At my community college, I was a Student of the Year both years and graduated with honors. In law school, I was a research fellow, an associate editor on the law review, and graduated cum laude. Again, I had won. But this time, there would be a ceremony filled with silly robes and back slapping. This time would feel like a victory, because how could it not?

It didn’t.

When it was over and I was alone I was still a blown-out egg. I would pick up a diploma or an award hoping the sight of them would make me feel whole.

They didn’t.

Everything was covered in a thick black soot. I tried cleaning them off. If I could only see them better, then I would feel proud. The only tools I could find for the job were the sleeve of my silly robes and an empty bottle labeled, “External Validation.” My insides looked like London in 1952 and the only taste I had left was bitter.

I tried throwing it all in my fire. The robes. The empty bottle. The bitter taste. The blown-out egg. They wouldn’t burn. To make matters worse, my fire was dying and the train was slowing.

I found myself sitting on a couch in a therapist’s office tossing a stress ball from one hand to the other because I’d never been able to sit still.
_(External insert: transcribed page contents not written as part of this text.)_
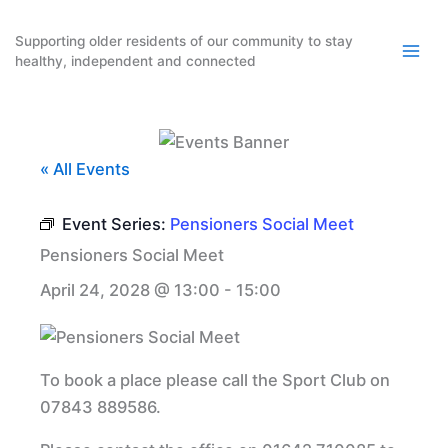
Skip
to
Supporting older residents of our community to stay
healthy, independent and connected
content
« All Events
Event Series:
Pensioners Social Meet
Pensioners Social Meet
April 24, 2028 @ 13:00
-
15:00
To book a place please call the Sport Club on
07843 889586.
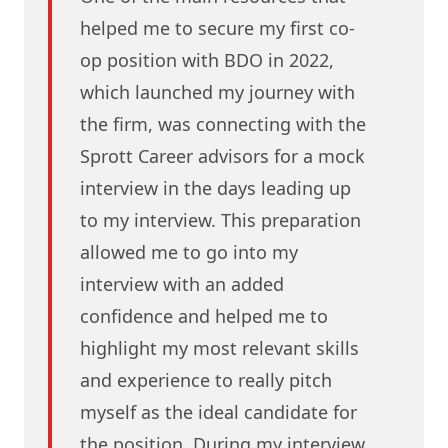
helped me to secure my first co-
op position with BDO in 2022,
which launched my journey with
the firm, was connecting with the
Sprott Career advisors for a mock
interview in the days leading up
to my interview. This preparation
allowed me to go into my
interview with an added
confidence and helped me to
highlight my most relevant skills
and experience to really pitch
myself as the ideal candidate for
the position. During my interview,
My therapist had wire-rimmed glasses she would tuck into her black hair whenever she was thinking only to put them back on her nose when she needed to make a note in my file. It sounded like she sees a lot of people having trouble cleaning up the soot left from burning their voices.

“My fire is burning out and everything I throw on it lands like a block of ice.” The stress ball squished down to nothing. “Also, this bottle I need to clean off this soot is empty and all the assholes in my life aren’t doing enough to fill it.”
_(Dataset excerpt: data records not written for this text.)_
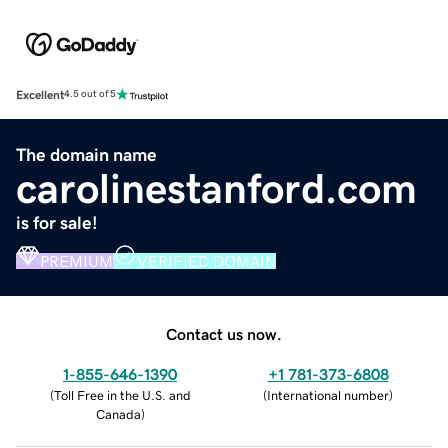
Excellent
4.5 out of 5
The domain name
carolinestanford.com
is for sale!
PREMIUM
VERIFIED DOMAIN
Contact us now.
1-855-646-1390
+1 781-373-6808
(
Toll Free in the U.S. and
(
International number
)
Canada
)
“That bottle can’t be filled. External Validation is like a rain shower on a hot summer day.”

“But that’s not enough to clean up this mess.”

“No, it’s not.” She pulled something out of a box from under her desk and handed it to me. It looked like the bottle I had brought but this one’s label read, “Self-Worth.”

“This one’s empty too.”

She tucked her glasses into her hair. “Maybe that’s the problem.”

 She didn’t understand. I didn’t need another bottle. What I wanted was to find out why my old one was empty. So I retold my story of Buster and I reminded her about my voices.

“What could your dad have said that would make you finally feel like you were enough?”

I started to answer and stopped. We sat there looking at each other. I couldn’t tell if I didn’t know the answer or if there wasn’t one.

“Fill that,” she pointed to the bottle she’d given me, “and you won’t need him to say anything. And, when he does, it’ll feel like that rain shower on a hot summer day.”      

“What about my fire? What about my train?”

“Try using your own voice. Say something like, ‘I am stronger than I think I am,’ and throw that in there. See what happens.”

“My voice doesn’t burn.” 

Her glasses had refound her nose and mid-scribble she said, “or, maybe, it’s what you’ve been burning this whole time.”

She still didn’t understand, which made sense because her glasses weren’t in her thinking spot. But, when you’re a blown-out egg filled with soot playing with a stress ball on a couch in a therapist’s office, you don’t have much to lose. I made my voice say her words.

I am stronger than I think I am.

I put them on the end of my shovel and stood in front of my fire like a coal baron seeing his first wind turbine. Then I threw them in. Nothing happened. I thought about gloating and making her put her glasses in her hair so we could get back to work, but white flames sprouted from the “I”s so bright, it was blinding.

My voice does burn, dontcha know.

Now I just need to figure out where this train is headed.